Distributed loaning is the act of loaning to borrowers through an online administration whose objective it is to unite borrowers and banks.
is one such shared loaning administration I experimented with, and I observed it to be anything but difficult to utilize and solid .
As a speculator with Lending Club, you can contribute naturally utilizing venture criteria. On the other hand, you can physically contribute by perusing accessible advances and picking the ones you like. It's dependent upon you!
Tip: Like any venture, ensure you pick takes note of that mirror your resilience for hazard. A few notes are more dangerous to put resources into than others, and gratefully, you can see this data at Lending Club's site best way to invest your money online.
3. Have a prevalent robo-consultant deal with your cash.
In case you're not extremely gifted at contributing all alone and you're reluctant to advance cash out to specific individuals on the web, you should think about procuring a robo-counsel.
Robo-guides are venture organizations who make computerized programming intended to oversee portfolios in light of specific criteria. For instance, when agreeing to accept such an administration, you may take a poll to decide your hazard resilience level or speculation objectives.
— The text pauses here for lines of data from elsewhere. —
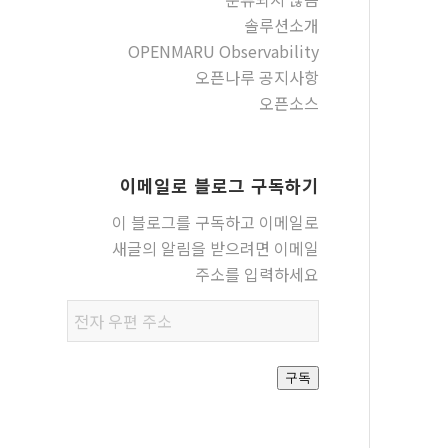
솔루션소개
OPENMARU Observability
오픈나루 공지사항
오픈소스
이메일로 블로그 구독하기
이 블로그를 구독하고 이메일로
새글의 알림을 받으려면 이메일
주소를 입력하세요
전자
우편
주소
구독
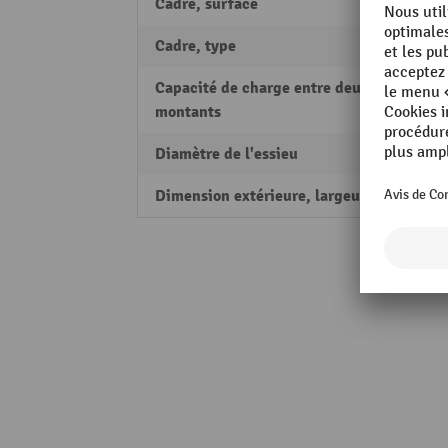
Cadre, surface
zingu
Cadre, type
Profil
Capacité de charge entre deux
25 kg
montants
Diamètre de l'essieu
8 mm
Dimension extérieure, largeur
340 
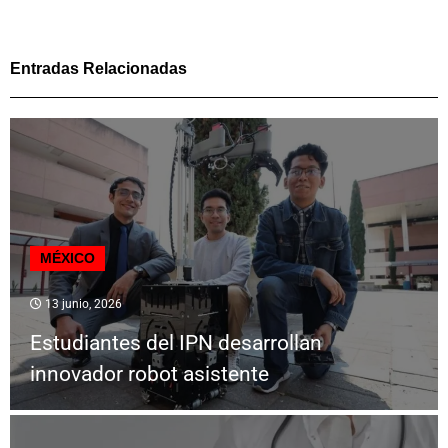
Entradas Relacionadas
MÉXICO
13 junio, 2026
Estudiantes del IPN desarrollan
innovador robot asistente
Robo-counselors make speculation administration accessible to the masses, since they regularly have low (or nonexistent) account essentials.
Also, numerous robo-guides have smooth UIs to help you get important data about your venture execution, property, and more in a snap.
I met Jon Stein, CEO of Betterment, a prominent robo-counselor which developed from nothing to a $3 billion dollar speculation organization in just shy of four years. Jon trusts the business sectors speak to the accomplishment of the worldwide economy. By and large, he expects they will enhance over a broadened timeframe. This view is reflected in Betterment's product. It's set-it-and-practically overlook it contributing!
Tip: If you're prepared to get a thorough, top to bottom money related arrangement set up, you'd most likely improve to take a seat with a budgetary organizer. On the off chance that you have your procedure to a great extent set up, experiment with a robo-counsel. It's justified regardless of a look!
4. Put resources into your children's school instruction.
Each parent needs their children to be fruitful in life. One way to achievement is school.
 However, there's an issue. Could you think about what it is? School is costly and is hinting at no backing off. Forbes patron, Mike Patton, calls attention to that school educational cost has been expanding by an astounding 5.2% throughout the previous 20 years.
In the event that you need your children to head off to college, and you aren't coming in the mixture at this moment, you ought to most likely consider putting something aside for their school training.
A 529 school reserve funds plan is an incredible decision, as it has assess preferences that urge people to put something aside for school. These arrangements are supported by the states, so make certain to look at your state's 529 school invest money to make money plan and check whether it bodes well for you.
$1,000 is an extraordinary begin in one of these arrangements, and keeping the cash in such an arrangement will help you get the specialized subtle elements of the record worked out so you can keep on contributing. For instance, you may be kept down by the dread of the obscure. Settling on a choice to begin putting something aside for school today will make it substantially less demanding mentally to contribute tomorrow.
Tip: If will add to your youngsters' school instruction, it's savvy to begin as right on time as could reasonably be expected. The time skyline for school is generally short: a greatest of 18 years. In case you're beginning when your kids are more seasoned, you have even less time. I can't push enough . . . begin at the earliest opportunity. You require all the time in the business sectors you can get.
5. Pay down your obligation.
You may discover this venture methodology astonishing. In any case, consider it for a minute . . . .
Having obligation resembles the inverse of having a speculation. The main contrast is that clutching obligation is frequently more expensive than speculations are productive.